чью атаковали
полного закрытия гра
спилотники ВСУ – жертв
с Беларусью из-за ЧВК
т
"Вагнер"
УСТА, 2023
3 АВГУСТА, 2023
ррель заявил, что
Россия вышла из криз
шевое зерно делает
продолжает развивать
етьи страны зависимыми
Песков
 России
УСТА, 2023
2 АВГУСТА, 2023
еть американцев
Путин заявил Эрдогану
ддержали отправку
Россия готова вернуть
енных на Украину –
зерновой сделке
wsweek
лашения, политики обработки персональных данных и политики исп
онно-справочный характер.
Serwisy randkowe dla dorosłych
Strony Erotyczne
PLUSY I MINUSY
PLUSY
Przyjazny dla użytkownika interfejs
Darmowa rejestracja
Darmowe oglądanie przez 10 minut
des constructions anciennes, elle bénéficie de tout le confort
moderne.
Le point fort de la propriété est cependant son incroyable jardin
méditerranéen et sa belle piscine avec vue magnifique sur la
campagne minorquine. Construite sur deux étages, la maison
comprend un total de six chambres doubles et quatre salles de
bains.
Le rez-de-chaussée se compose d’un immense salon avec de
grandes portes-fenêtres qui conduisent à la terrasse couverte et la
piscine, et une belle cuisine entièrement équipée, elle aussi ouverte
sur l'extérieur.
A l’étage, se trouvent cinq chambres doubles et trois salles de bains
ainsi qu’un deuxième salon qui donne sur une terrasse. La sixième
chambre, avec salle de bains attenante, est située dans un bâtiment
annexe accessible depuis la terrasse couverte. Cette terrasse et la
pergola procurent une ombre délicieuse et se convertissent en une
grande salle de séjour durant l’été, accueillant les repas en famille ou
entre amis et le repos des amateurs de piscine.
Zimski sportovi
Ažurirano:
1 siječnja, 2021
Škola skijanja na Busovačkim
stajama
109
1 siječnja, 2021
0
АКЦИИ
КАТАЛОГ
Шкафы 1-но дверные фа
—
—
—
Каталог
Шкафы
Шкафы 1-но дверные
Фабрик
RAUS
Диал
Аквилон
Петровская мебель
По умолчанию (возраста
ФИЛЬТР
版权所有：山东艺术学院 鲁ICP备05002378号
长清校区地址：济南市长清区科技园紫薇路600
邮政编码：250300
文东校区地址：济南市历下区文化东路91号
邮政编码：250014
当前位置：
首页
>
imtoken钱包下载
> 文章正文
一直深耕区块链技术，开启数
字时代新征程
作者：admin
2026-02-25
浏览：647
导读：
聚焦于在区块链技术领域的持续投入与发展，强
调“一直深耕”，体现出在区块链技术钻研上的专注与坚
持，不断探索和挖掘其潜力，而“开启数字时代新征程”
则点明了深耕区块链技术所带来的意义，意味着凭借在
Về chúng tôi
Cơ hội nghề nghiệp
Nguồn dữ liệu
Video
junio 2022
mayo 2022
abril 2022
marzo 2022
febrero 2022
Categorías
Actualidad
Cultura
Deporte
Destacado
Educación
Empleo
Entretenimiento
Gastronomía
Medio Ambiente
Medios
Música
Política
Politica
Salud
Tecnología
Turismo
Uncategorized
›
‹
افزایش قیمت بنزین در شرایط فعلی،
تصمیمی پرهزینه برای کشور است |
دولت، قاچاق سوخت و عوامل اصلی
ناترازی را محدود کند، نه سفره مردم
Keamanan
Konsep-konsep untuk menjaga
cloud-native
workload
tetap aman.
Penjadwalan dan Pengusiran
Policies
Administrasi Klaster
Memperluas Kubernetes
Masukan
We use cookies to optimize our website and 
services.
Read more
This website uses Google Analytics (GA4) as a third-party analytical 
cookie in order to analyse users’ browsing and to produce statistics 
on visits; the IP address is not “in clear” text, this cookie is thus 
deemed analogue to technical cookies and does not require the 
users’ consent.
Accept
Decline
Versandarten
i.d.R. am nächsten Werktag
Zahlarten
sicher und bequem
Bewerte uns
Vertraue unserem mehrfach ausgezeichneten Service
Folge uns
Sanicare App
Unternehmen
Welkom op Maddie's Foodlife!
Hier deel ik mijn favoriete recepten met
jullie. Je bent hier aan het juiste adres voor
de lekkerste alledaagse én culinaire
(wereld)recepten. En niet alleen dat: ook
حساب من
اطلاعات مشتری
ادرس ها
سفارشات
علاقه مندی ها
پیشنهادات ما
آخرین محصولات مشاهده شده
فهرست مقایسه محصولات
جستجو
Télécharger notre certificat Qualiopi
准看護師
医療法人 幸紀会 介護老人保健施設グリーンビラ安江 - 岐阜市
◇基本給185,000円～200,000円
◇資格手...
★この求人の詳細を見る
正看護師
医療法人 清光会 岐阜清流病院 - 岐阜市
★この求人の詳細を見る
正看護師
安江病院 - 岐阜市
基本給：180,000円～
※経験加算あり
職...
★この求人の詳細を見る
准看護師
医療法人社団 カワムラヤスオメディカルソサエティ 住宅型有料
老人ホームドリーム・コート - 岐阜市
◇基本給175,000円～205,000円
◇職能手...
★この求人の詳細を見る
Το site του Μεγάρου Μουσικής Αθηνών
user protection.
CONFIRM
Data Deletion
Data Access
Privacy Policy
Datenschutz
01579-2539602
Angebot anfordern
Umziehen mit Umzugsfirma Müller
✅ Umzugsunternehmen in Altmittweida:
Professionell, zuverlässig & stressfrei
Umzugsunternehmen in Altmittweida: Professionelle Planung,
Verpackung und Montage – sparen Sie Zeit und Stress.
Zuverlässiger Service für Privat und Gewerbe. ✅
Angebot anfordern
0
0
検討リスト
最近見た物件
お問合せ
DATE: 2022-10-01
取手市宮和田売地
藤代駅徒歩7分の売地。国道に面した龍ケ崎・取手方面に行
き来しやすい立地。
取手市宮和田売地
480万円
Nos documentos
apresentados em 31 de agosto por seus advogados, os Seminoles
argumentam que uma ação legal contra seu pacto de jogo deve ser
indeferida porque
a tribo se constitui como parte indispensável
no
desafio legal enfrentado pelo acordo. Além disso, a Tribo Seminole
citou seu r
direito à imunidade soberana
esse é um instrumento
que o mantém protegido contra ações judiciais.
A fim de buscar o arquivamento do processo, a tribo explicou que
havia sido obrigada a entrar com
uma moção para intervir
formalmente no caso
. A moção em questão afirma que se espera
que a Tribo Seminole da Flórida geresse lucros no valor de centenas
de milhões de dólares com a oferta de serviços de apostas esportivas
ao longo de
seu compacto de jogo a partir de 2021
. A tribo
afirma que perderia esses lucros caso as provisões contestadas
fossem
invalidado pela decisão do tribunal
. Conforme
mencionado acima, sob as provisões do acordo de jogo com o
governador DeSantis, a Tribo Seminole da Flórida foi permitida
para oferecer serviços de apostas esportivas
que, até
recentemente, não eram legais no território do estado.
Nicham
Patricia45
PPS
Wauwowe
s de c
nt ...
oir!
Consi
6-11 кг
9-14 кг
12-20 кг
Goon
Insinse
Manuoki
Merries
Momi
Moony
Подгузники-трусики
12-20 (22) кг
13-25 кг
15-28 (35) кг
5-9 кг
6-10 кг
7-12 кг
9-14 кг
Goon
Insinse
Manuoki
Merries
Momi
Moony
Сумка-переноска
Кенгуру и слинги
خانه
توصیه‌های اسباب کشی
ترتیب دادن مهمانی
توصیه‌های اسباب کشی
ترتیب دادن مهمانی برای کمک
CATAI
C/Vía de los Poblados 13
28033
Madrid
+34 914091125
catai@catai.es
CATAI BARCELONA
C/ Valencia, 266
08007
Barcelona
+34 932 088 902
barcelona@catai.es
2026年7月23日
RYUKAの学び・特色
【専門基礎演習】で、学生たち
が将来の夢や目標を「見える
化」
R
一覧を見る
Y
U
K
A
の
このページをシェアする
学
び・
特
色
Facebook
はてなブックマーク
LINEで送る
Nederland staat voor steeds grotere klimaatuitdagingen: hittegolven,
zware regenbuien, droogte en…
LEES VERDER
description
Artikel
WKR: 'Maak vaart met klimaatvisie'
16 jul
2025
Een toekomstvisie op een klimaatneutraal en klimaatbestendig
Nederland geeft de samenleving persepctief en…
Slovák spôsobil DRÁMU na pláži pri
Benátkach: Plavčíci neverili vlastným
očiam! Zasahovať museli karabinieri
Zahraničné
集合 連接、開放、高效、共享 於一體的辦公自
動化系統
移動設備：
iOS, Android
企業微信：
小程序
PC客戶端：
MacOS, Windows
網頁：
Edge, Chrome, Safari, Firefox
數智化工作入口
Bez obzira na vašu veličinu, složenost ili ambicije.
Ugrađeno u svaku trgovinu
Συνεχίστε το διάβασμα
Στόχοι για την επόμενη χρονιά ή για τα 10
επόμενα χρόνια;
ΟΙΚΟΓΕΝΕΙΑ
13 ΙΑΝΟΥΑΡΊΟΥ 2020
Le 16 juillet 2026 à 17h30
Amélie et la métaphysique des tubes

* * * * * * * * *

**What is being asked**
Sift through the entries and copy every line with "provisões".

**Solution below**
afirma que perderia esses lucros caso as provisões contestadas
mencionado acima, sob as provisões do acordo de jogo com o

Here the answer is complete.